Hmm satisfied customer.
Any others?


----------



## michfire01 (Mar 3, 2009)

I have an AMAYA it is the older one, " red one". I can say this I learned on this machine, so I do not know how others sew. However mine is very tempermental. If it does not like the design or the digitizing it will break thread after tread. Also I am not impressed with its ability to sew hats.


----------



## BML Builder (Jul 8, 2008)

I started with the big red and have traded them in for the XTs and they are really much nicer and easier to use than the big red especially on hats. They also have the extended WACF to give them the ability to sew farther around the hats than most other machines.


----------



## Prinsz (Oct 6, 2008)

Ok I did it!
I bought a barudan Elite pro 15 needle machine and the deco studio with it to start my embroidery business.
Guess I my choice was the barudan cause I heard a lot of good things about the XT but some doubts as well. Th barudan didn't.
And they sold it to me for the same price and offered me the lot (training hoops etc)
I had a lot of doubts (amaya,or the barudan bridgetype, 12 or 15 needle, deco or embroidery etc. etc.) and I hope this is gonna work out for me.
I would like to thank you all for your replies and when I handle the learning curve I hope to help others as well as you all helped me.
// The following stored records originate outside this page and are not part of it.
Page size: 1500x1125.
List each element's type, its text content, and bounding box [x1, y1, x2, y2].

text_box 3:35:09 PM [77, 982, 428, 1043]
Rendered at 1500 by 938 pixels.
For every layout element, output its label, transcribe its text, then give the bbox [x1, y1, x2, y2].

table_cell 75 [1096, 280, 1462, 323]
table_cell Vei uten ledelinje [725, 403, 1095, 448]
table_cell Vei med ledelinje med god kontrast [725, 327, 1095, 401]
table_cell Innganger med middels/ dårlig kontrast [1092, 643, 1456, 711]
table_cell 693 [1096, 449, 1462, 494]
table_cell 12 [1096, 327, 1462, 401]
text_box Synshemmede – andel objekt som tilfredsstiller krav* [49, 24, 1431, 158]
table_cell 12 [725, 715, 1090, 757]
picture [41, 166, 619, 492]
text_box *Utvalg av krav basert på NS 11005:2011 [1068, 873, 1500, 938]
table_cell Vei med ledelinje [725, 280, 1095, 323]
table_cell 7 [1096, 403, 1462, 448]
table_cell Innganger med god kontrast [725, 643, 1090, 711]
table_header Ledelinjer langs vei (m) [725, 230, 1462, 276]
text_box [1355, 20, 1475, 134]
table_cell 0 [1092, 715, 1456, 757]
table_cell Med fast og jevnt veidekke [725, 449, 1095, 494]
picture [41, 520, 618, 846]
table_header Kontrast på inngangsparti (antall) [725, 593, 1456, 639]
Regards from tthe Netherlands ( europe)


----------



## Earl Smith (Sep 30, 2008)

Good Luck Rene. I think you have made the right choice. Any questions you can PM me or post on here. I am not an expert but I will do my best. Glad to help. My second Elite Pro comes tomorrow. 
If you have questions about the Deco Studio you can also use the Wilcom forum. www.embroiderystartup.com very helpful there too. 
Earl


----------



## Prinsz (Oct 6, 2008)

Danke sehr Earl.
You are appreciated!


----------



## kifcat (Dec 5, 2009)

I have just bought an Amaya XT and had many thread breaks on demo and have many thread breaks in daily use. The BIG ISSUE already, is the MANUAL rethreading - something that simply never crossed my mind. It's realtively easy, just time consuming.


----------



## Prinsz (Oct 6, 2008)

Still have them thread breaks now that you know that?


----------